Machine learning and natural language processing methods to identify ischemic stroke, acuity and location from radiology reports.

Accurate, automated extraction of clinical stroke information from unstructured text has several important applications. ICD-9/10 codes can misclassify ischemic stroke events and do not distinguish acuity or location. Expeditious, accurate data extraction could provide considerable improvement in identifying stroke in large datasets, triaging critical clinical reports, and quality improvement efforts. In this study, we developed and report a comprehensive framework studying the performance of simple and complex stroke-specific Natural Language Processing (NLP) and Machine Learning (ML) methods to determine presence, location, and acuity of ischemic stroke from radiographic text. We collected 60,564 Computed Tomography and Magnetic Resonance Imaging Radiology reports from 17,864 patients from two large academic medical centers. We used standard techniques to featurize unstructured text and developed neurovascular specific word GloVe embeddings. We trained various binary classification algorithms to identify stroke presence, location, and acuity using 75% of 1,359 expert-labeled reports. We validated our methods internally on the remaining 25% of reports and externally on 500 radiology reports from an entirely separate academic institution. In our internal population, GloVe word embeddings paired with deep learning (Recurrent Neural Networks) had the best discrimination of all methods for our three tasks (AUCs of 0.96, 0.98, 0.93 respectively). Simpler NLP approaches (Bag of Words) performed best with interpretable algorithms (Logistic Regression) for identifying ischemic stroke (AUC of 0.95), MCA location (AUC 0.96), and acuity (AUC of 0.90). Similarly, GloVe and Recurrent Neural Networks (AUC 0.92, 0.89, 0.93) generalized better in our external test set than BOW and Logistic Regression for stroke presence, location and acuity, respectively (AUC 0.89, 0.86, 0.80). Our study demonstrates a comprehensive assessment of NLP techniques for unstructured radiographic text. Our findings are suggestive that NLP/ML methods can be used to discriminate stroke features from large data cohorts for both clinical and research-related investigations.

Machine learning provides evidence that stroke risk is not linear: The non-linear Framingham stroke risk score.

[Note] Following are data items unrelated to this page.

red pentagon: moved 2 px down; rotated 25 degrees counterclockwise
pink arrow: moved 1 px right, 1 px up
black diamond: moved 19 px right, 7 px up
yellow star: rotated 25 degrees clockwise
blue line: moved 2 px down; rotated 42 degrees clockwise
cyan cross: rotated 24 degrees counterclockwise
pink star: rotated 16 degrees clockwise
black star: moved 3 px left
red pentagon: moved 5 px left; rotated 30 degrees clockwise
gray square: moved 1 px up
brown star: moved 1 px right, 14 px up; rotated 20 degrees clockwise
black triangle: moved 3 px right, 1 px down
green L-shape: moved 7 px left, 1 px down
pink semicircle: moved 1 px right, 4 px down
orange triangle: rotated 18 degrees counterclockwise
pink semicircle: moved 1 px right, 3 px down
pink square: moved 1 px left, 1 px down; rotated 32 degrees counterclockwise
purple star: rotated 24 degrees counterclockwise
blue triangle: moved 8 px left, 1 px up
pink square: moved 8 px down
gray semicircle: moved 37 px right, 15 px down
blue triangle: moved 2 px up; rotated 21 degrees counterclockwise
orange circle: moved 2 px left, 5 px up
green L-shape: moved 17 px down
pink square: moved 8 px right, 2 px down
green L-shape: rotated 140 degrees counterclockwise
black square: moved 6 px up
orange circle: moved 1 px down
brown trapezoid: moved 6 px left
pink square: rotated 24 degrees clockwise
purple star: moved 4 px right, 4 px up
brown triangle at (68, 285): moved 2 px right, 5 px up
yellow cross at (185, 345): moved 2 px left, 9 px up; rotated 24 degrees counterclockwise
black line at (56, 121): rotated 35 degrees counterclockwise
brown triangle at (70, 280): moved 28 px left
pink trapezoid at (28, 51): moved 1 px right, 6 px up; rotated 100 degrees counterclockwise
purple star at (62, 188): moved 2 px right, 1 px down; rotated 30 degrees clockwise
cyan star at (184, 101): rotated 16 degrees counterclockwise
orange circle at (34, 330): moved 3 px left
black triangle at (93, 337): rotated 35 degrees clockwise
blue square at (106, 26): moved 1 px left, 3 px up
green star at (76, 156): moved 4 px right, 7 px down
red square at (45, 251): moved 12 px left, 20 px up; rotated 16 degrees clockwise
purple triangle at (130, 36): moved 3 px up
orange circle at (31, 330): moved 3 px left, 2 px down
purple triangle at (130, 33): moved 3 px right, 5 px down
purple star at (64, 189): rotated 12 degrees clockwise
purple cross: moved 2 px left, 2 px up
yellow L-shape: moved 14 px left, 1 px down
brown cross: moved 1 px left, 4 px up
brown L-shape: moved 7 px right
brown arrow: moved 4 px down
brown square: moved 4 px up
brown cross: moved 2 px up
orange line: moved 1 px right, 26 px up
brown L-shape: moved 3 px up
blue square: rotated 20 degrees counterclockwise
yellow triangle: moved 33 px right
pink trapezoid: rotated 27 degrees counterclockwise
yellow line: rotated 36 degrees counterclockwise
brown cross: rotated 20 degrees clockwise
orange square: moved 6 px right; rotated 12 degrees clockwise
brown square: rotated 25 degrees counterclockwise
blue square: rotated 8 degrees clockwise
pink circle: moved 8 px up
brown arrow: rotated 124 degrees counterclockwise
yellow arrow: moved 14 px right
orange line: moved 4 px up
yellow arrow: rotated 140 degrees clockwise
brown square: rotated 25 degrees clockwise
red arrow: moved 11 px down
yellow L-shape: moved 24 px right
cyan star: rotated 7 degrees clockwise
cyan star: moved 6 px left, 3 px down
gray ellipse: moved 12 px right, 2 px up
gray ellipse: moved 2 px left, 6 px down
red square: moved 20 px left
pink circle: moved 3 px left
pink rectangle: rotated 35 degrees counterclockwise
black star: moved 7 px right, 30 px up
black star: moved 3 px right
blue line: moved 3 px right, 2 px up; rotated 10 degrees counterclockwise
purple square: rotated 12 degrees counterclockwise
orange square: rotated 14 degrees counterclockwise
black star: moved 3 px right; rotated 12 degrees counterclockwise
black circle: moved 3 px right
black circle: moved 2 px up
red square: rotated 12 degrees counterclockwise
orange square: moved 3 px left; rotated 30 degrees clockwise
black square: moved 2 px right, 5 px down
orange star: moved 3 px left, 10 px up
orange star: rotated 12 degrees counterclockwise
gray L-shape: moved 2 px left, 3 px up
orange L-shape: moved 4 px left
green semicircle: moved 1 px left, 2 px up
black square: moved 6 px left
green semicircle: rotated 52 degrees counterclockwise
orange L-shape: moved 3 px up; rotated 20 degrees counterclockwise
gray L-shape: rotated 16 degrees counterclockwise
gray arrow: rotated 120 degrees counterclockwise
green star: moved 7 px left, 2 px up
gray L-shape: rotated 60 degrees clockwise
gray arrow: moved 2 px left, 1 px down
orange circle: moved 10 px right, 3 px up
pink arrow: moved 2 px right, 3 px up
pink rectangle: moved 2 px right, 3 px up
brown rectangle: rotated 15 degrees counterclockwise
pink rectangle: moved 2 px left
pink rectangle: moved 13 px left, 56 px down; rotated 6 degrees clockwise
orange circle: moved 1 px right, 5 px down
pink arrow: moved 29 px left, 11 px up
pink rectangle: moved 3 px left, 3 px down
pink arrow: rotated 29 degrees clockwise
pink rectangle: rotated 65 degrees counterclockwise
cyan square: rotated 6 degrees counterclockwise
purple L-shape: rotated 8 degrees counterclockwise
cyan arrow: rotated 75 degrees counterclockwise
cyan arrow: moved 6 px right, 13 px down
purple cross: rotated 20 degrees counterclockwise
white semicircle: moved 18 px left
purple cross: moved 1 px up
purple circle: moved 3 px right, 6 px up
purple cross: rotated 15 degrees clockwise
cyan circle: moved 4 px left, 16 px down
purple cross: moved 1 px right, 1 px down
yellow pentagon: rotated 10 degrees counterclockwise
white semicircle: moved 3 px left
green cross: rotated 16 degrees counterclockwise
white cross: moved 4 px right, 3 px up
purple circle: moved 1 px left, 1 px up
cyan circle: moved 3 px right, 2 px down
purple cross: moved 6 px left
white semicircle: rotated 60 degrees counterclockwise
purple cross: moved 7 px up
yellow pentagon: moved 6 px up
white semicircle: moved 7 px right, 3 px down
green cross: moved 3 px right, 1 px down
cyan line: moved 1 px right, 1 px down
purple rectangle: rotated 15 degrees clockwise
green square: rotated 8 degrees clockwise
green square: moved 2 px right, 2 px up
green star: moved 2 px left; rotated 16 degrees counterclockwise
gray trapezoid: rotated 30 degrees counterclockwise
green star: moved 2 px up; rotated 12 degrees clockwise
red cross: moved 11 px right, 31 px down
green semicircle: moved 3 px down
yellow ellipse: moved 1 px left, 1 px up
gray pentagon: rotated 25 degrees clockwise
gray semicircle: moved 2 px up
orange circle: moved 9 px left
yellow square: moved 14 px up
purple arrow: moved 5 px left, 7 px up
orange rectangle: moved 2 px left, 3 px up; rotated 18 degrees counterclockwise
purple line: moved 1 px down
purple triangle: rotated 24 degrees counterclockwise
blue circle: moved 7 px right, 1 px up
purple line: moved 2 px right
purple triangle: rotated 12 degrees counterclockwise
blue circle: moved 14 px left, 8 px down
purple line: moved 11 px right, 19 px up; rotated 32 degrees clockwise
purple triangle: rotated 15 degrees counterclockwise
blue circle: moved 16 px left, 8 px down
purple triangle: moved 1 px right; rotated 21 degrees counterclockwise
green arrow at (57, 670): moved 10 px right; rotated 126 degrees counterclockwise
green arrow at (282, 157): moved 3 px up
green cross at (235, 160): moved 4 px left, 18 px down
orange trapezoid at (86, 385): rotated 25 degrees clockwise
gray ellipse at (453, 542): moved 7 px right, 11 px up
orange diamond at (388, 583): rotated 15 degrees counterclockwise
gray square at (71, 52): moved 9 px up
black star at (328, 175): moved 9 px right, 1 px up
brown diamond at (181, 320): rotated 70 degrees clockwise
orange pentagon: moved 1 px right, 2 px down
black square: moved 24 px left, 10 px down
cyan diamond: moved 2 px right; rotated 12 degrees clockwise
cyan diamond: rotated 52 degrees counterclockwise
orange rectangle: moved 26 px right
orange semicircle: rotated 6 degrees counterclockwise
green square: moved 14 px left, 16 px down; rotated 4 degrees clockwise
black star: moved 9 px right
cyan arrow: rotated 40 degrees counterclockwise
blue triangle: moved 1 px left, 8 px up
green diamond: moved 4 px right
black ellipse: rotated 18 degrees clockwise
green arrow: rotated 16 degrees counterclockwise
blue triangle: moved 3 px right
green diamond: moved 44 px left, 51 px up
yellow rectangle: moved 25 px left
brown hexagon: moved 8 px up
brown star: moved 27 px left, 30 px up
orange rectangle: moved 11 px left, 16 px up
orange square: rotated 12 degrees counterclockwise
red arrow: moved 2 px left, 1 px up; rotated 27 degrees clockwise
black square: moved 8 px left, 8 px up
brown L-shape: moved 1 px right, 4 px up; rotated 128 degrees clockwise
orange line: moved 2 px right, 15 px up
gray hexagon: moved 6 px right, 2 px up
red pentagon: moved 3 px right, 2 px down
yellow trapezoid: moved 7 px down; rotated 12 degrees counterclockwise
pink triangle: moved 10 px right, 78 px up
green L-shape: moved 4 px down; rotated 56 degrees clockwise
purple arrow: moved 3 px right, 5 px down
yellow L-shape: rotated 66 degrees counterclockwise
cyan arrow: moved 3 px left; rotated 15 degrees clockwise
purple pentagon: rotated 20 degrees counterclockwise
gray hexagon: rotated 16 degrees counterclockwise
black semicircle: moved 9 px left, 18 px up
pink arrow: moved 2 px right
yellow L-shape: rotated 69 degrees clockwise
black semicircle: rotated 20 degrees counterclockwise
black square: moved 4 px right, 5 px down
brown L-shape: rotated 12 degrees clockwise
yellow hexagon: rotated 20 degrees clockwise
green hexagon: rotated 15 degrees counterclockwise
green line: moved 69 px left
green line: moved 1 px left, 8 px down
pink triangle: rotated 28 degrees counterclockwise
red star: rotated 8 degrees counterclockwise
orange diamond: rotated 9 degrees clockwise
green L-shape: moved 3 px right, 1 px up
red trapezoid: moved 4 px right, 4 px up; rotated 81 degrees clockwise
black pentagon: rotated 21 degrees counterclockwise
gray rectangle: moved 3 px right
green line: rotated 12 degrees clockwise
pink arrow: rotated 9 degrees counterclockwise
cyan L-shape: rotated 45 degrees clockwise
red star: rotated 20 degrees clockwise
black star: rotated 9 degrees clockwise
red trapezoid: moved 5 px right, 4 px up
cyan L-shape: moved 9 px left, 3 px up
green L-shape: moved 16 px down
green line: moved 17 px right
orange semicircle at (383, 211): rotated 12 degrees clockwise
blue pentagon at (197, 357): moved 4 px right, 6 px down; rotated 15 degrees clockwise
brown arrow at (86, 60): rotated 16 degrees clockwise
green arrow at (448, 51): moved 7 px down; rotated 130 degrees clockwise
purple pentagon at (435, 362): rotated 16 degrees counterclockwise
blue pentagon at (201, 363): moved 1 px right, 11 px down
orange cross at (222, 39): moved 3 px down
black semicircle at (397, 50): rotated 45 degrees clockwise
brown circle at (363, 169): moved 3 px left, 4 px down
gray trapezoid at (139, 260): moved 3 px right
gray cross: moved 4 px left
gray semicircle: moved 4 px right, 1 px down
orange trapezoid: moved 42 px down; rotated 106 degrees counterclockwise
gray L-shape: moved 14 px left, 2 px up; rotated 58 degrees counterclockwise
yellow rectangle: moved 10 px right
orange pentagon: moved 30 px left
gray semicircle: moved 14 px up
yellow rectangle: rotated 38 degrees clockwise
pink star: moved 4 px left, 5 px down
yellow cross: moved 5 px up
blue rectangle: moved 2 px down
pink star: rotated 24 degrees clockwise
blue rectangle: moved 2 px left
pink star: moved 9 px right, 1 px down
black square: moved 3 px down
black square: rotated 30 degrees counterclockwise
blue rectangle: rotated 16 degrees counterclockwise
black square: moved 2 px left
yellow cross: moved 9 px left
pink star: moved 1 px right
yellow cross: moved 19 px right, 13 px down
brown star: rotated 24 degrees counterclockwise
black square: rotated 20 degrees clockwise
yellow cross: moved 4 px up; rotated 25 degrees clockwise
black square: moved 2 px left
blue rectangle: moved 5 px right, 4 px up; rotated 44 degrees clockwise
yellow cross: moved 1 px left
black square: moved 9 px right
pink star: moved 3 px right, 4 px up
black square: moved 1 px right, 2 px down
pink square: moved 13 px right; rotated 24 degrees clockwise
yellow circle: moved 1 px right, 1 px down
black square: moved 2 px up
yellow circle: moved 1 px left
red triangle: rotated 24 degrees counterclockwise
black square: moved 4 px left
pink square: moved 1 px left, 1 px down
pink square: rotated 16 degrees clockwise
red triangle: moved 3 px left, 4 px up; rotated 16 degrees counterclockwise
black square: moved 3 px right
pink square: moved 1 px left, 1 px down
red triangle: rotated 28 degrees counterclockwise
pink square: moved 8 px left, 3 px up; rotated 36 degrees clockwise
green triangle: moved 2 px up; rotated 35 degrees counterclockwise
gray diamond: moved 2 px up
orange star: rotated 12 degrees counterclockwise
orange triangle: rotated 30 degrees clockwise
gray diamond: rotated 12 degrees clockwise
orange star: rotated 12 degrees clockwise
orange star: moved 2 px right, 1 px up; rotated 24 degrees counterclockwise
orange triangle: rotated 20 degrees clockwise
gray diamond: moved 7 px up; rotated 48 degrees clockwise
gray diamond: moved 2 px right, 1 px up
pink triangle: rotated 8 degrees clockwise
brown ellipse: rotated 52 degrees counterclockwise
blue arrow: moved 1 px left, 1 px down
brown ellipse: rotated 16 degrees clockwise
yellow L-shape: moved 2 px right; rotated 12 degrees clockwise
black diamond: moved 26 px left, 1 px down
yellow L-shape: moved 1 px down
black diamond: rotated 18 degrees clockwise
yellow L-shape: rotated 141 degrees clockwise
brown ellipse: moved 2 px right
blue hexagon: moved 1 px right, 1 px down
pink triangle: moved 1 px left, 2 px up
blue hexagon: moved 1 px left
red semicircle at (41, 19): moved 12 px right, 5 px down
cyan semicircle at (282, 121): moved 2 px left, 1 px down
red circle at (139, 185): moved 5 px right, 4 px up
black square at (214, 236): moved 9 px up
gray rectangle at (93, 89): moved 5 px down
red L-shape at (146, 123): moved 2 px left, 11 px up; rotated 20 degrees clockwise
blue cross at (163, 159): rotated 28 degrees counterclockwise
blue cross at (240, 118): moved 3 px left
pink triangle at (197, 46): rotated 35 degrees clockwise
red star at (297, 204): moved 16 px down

Current stroke risk assessment tools presume the impact of risk factors is linear and cumulative. However, both novel risk factors and their interplay influencing stroke incidence are difficult to reveal using traditional additive models. The goal of this study was to improve upon the established Revised Framingham Stroke Risk Score and design an interactive Non-Linear Stroke Risk Score. Leveraging machine learning algorithms, our work aimed at increasing the accuracy of event prediction and uncovering new relationships in an interpretable fashion. A two-phase approach was used to create our stroke risk prediction score. First, clinical examinations of the Framingham offspring cohort were utilized as the training dataset for the predictive model. Optimal Classification Trees were used to develop a tree-based model to predict 10-year risk of stroke. Unlike classical methods, this algorithm adaptively changes the splits on the independent variables, introducing non-linear interactions among them. Second, the model was validated with a multi-ethnicity cohort from the Boston Medical Center. Our stroke risk score suggests a key dichotomy between patients with history of cardiovascular disease and the rest of the population. While it agrees with known findings, it also identified 23 unique stroke risk profiles and highlighted new non-linear relationships; such as the role of T-wave abnormality on electrocardiography and hematocrit levels in a patient's risk profile. Our results suggested that the non-linear approach significantly improves upon the baseline in the c-statistic (training 87.43% (CI 0.85-0.90) vs. 73.74% (CI 0.70-0.76); validation 75.29% (CI 0.74-0.76) vs 65.93% (CI 0.64-0.67), even in multi-ethnicity populations. The clinical implications of the new risk score include prioritization of risk factor modification and personalized care at the patient level with improved targeting of interventions for stroke prevention.